● **WHAT IS BEING ASKED**
From the items below, extract every line that contains the word "your" and copy each such line without alteration.

● **RECORDS SHOWN**

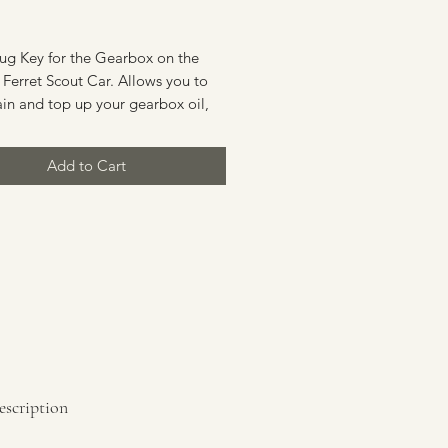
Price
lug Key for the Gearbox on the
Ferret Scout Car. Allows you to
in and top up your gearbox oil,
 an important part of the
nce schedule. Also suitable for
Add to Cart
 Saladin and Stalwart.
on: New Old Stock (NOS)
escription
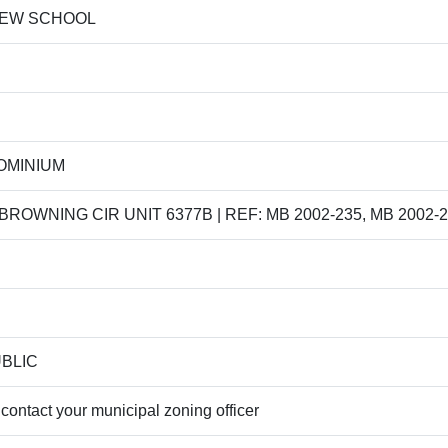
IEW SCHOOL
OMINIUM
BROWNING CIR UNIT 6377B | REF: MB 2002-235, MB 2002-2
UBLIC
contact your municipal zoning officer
==
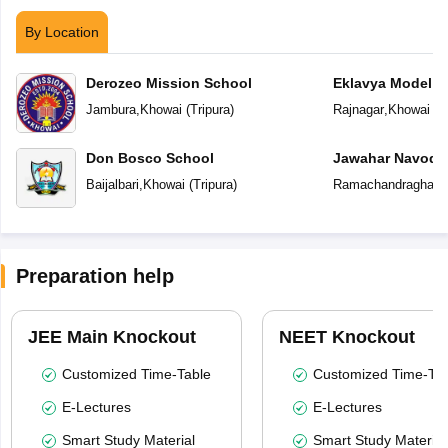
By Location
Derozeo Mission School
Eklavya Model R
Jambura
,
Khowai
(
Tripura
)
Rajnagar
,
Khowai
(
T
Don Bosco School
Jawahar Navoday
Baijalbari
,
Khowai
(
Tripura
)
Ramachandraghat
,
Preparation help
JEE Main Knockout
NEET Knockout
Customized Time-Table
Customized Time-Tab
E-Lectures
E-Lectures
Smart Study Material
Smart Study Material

● **REPLY TO THE TASK**
in and top up your gearbox oil,
contact your municipal zoning officer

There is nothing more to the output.